The paper addresses diversity collapse in parallel test-time sampling for large language models and introduces Mode-conditioning (ModC), which allocates inference compute across distinct reasoning modes. It presents two practical training instantiations—specialist models and mode-specific prefixes—and an automated mode-discovery approach via gradient clustering. Across controlled Countdown tasks, large-scale math reasoning (OpenThoughts, NuminaMath), and reinforcement learning, ModC yields up to 4× inference efficiency and meaningful Pass@ gains, while also improving the frontier of achievable solutions. The work demonstrates that standard training underutilizes data diversity and provides a scalable, versatile remedy for unlocking robust test-time scaling.

Abstract

Parallel sampling promises substantial gains in test-time scaling, but its effectiveness is sharply limited by diversity collapse, where models concentrate on a few modes and repeated samples produce the same mistakes. We propose the mode-conditioning (ModC) framework, which explicitly allocates test-time compute across reasoning modes using either specialist models or mode-specific prefixes. ModC consistently improves scaling across controlled graph-search tasks and large-scale reasoning benchmarks, spanning model families and sizes from 0.5B to 7B. On OpenThoughts, fine-tuning Qwen2.5-7B with ModC achieves a 4x efficiency gain over standard training while also improving the maximum attainable Pass@k.
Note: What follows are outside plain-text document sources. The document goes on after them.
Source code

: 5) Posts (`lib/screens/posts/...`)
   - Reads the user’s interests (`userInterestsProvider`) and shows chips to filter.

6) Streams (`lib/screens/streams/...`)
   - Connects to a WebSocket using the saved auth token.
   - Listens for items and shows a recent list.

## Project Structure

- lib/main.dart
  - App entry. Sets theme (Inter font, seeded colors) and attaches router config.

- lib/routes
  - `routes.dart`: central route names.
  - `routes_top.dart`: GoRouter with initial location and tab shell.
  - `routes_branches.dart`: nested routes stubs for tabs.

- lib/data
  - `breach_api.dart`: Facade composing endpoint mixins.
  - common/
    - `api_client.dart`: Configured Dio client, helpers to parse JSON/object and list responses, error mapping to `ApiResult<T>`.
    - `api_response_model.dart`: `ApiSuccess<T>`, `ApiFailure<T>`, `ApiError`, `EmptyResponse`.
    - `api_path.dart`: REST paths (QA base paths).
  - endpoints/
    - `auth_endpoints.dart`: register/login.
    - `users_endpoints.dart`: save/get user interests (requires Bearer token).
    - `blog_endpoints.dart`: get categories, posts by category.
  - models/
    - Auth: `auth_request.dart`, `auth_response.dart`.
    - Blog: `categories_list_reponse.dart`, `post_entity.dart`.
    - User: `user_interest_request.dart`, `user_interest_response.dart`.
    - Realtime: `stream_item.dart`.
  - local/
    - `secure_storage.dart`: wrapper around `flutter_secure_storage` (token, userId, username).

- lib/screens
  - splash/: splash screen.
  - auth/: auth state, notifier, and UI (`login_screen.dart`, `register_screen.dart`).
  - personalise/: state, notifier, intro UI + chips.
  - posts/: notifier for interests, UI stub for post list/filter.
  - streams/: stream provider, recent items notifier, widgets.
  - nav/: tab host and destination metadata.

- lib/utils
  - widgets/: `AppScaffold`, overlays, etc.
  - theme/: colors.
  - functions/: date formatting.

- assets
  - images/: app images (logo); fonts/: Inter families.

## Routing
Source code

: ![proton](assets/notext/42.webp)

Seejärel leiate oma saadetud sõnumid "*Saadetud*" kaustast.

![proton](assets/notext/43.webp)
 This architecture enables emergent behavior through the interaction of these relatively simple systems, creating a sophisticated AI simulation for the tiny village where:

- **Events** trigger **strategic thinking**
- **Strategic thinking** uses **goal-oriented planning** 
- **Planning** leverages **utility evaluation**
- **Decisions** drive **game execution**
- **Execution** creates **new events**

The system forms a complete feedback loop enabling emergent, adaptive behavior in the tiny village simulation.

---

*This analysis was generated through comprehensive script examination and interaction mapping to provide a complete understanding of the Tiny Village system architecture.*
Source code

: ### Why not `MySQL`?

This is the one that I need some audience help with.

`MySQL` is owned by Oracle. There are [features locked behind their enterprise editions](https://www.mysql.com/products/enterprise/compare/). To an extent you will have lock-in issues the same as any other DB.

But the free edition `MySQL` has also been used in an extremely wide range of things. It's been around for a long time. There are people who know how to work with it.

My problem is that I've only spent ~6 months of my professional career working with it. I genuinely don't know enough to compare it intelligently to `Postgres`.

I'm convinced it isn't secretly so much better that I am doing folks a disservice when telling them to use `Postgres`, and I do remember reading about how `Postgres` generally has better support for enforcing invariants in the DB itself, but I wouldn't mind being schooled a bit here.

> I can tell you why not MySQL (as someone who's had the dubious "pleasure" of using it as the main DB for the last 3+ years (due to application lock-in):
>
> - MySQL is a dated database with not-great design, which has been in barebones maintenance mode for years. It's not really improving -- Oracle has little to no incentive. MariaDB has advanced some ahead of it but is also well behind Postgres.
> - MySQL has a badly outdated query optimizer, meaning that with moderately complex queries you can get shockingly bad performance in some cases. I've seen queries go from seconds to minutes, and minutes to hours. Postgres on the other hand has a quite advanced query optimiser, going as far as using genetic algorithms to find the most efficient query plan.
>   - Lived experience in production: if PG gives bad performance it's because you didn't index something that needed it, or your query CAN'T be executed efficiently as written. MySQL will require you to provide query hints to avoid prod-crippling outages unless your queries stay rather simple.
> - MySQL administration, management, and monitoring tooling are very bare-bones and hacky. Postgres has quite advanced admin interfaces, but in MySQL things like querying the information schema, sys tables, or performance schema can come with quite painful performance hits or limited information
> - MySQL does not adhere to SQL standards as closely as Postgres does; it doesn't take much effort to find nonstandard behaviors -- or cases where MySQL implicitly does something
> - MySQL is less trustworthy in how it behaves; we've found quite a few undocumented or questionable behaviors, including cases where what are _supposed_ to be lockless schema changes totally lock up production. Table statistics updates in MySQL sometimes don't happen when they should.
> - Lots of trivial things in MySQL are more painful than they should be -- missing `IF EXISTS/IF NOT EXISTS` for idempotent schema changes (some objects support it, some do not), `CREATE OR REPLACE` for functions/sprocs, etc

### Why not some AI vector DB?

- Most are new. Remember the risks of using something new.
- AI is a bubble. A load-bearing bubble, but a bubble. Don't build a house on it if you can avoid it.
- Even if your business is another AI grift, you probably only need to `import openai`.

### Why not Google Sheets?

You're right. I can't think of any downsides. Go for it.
We further show that gradient clustering enables ModC without explicit mode labels, yielding up to 10% gains on datasets such as NuminaMath. Finally, we show that ModC improves reinforcement learning (RL) and can further boost diversity-inducing RL methods. These results demonstrate that standard training underutilizes the diversity in data, and that ModC provides a simple, effective remedy for unlocking the full benefits of diversity in test-time scaling.

Paper Structure

This paper contains 23 sections, 7 equations, 10 figures.

Figures (10)

  • Figure 1: Mode-conditioning for test-time scaling. Modern LLMs often collapse to a single strategy, making Pass@$k$ scaling suboptimal: if the chosen strategy is wrong, every attempt fails. (Left) In a controlled graph task solvable by DFS or BFS, models trained on both still often commit to just one. To address this, we introduce mode-conditioning (ModC) that explicitly allocates test-time compute across modes. We study two training methods that enable this: separate models or a single model with mode-specific prefixes. (Right) 4$\times$ efficiency gains with ModC training. We apply ModC to long chain-of-thought reasoning distillation on the OpenThoughts dataset. With ModC, the model achieves the same Pass@1024 as standard training using only $k=256$ samples, yielding an $\sim$4$\times$ improvement in inference efficiency. Moreover, ModC also improves the maximum attainable Pass@$k$, pushing the frontier of test-time scaling.
  • Figure 2: Standard training fails to balance diverse modes per problem under repeated sampling. This issue does not go away with balanced training data. Instead, ModC explicitly targets and successfully achieves balanced test-time compute allocation.
  • Figure 3: Balanced test-time allocation improves scaling. (a) On the natural test set of Countdown, balanced test-time allocation with ModC shows consistent improvements as $k$ increases. (b) On the adversarial test set where each problem is challenging for one one algorithm (oracle DFS or BFS), the gains from enforced mode diversity are even more pronounced.
  • Figure 4: Ablation studies on Countdown. ModC with random paritioning sometimes shows gains but does not outperform ModC with DFS/BFS partition. Balanced training data DFS/BFS distribution does not show gains compared to standard training.
  • Figure 5: ModC improves short CoT reasoning. Pass@$k$ on MATH500. Naively mixing teacher data underperforms the single-teacher baseline, while ModC shows consistent gains. ModC with prefixes generally works better than ModC with separate models underscoring the importance of sharing knowledge across modes (teacher strategies) in math reasoning.